# INPUT MATERIAL:
═══

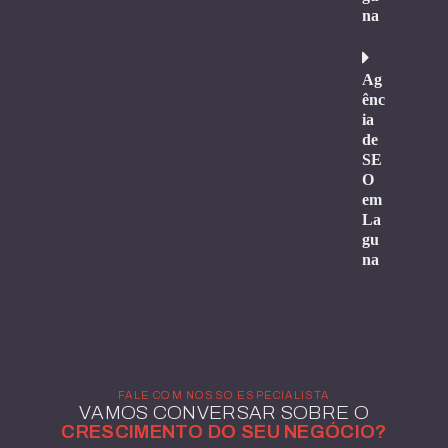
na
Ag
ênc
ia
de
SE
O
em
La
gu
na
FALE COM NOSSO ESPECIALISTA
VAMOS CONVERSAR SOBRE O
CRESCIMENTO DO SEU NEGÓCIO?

═══

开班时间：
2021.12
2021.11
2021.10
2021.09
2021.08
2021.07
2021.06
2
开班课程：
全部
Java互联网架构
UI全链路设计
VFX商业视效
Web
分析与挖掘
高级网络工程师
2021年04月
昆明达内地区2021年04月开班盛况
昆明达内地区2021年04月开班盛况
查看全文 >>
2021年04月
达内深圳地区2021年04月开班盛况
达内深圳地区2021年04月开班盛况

═══

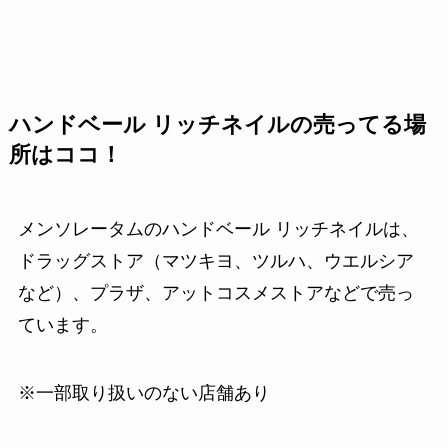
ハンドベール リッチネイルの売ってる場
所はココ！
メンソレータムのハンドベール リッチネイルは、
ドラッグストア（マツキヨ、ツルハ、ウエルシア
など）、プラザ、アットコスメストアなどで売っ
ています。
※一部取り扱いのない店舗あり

═══

# ASSIGNMENT:
The exact lines of the material above starting at the one that contains "VAMOS CONVERSAR SOBRE O" and ending at the one that contains "CRESCIMENTO DO SEU NEGÓCIO?" are what to retype; leave out everything else.

# TASK SOLUTION:
VAMOS CONVERSAR SOBRE O
CRESCIMENTO DO SEU NEGÓCIO?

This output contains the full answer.